5.4-Reports as Evidence

Security guards may be served with a subpoena and summoned to testify in court about a scenario they handled. They may be requested to recollect particular information about the scenario, thus the Security Guard must keep detailed and precise notes. The Security Guard may be allowed to refer to his or her notes when testifying. The notes, however, should only be used as a memory aid: if they are clear, they will assist the Security Guard recall specifics about a scenario, but the Security Guard should not have to read straight from the notes. As a result, before testifying in court, the guard should carefully check all notes and attempt to recall as many facts as possible about the situation.

The Use of Notebooks in Giving Evidence

Unless you are certified by the court as an expert in a certain field, your opinion is unlikely to be useful. In reality, it may be perceived as offensive or prejudiced, implying a lack of objectivity in your work.

A Security Guard who has taken notes and desires to rely on those notes to refresh his or her memory during the examination in chief or during cross-examination may do so on occasion. The following is the legislation regarding the use of notes in court:

The witness may utilize the document in giving testimony to refresh his [or her] memory if it was created, read over, and prepared essentially at the same time as the occurrence of the incident to which it refers, and if it was made, read over, and prepared under the supervision of the witness.

Of course, the guard must still obtain the court’s permission before opening his or her notebook and perusing the information in order to offer a response to the question posed. The temptation to just recite the response from the notes will be quite great on the witness stand. The true objective of the notes, on the other hand, is to allow the note taker to refresh his or her recollection of the events that occurred. Notes should not be used as a replacement for memory, but rather as a supplement. Take a look at the notes.

They will refresh your memory. Recall what happened and then respond as best you can to the question.

The exception to this rule is when you cite claims, provide measurements, or provide precise information. You may then read directly from the notebook. With these constraints in place, it may appear like creating, keeping, and maintaining a notebook is more labour than it is worth in the long term. However, in the absence of the notes, the Security Guard’s memory may fail, resulting in the accusations against the accused being dropped.

Crown Disclosure

Prior to being called upon in court to enter a plea or make an election, the Crown has a general responsibility to disclose to defence counsel the existence of all relevant evidence, as well as to disclose all of the material that it has in its possession. The same privilege is provided to an accused individual who is not represented by counsel. This entitlement is founded on the right to “full response and defence” guaranteed by the Charter.

This comprehensive approach to disclosure serves the following purposes:

  • To guarantee that the defence is informed of the Crown’s case and is well prepared to defend it.
  • To resolve non-contentious issues prior to trial and to make better use of court time
  • To urge the Crown and defence counsel to analyze the evidence and, when possible, to resolve matters as soon as possible.
  • Typically, disclosure includes items such as:
    • Written witness statements;
    • Notes and reports prepared by police officers or security staff summarizing relevant evidence, including oral witness statements or a summary of what a witness said when interviewed or a “can say” outlining what the witness is expected to say if no statement has been taken;
    • Names and addresses of those witnesses who did not provide a statement;
    • A copy of any statement by the accused;
    • Particulars of the accused’s criminal record;
    • Copies of all forensic and scientific reports;
    • A list of exhibits available relating to the offence together with reasonable access or, if possible, copies of documentary evidence or photographs;
    • Copies of videotaped statements or access to the tapes.

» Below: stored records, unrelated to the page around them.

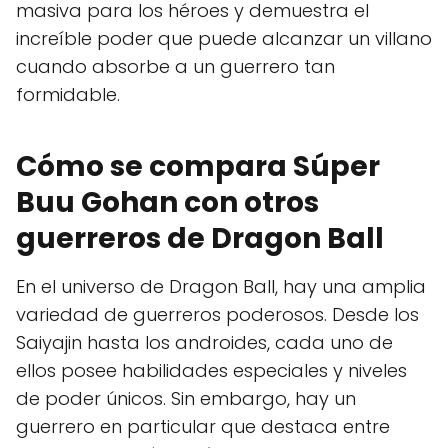
masiva para los héroes y demuestra el
increíble poder que puede alcanzar un villano
cuando absorbe a un guerrero tan
formidable.
Cómo se compara Súper
Buu Gohan con otros
guerreros de Dragon Ball
En el universo de Dragon Ball, hay una amplia
variedad de guerreros poderosos. Desde los
Saiyajin hasta los androides, cada uno de
ellos posee habilidades especiales y niveles
de poder únicos. Sin embargo, hay un
guerrero en particular que destaca entre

The Crown is under an ongoing responsibility to disclose any new relevant evidence that becomes available to the prosecution without the necessity for a fresh request for disclosure.

Additional disclosure will be given as the Crown deems necessary, balancing the requirement for complete disclosure with the need to preserve the life or safety of a witness and the integrity of the Justice System.

A Security Guard must fully disclose to the Crown all materials in his or her possession. If you have any worries about evidence slipping into the hands of defence counsel, you should promptly notify the Crown. The Crown Prosecutor deals with these concerns on a daily basis and is best placed to evaluate whether there are reasons to withhold evidence from the accused.

Bring your notepad if the defence counsel want to view it. Prepare the area pertinent to the case at hand. Use elastic bands to restrict the section of the defence review to notes pertaining to the trial. Use the bands to restrict prying eyes from reading sensitive parts, but do not attempt to take out portions of vital information.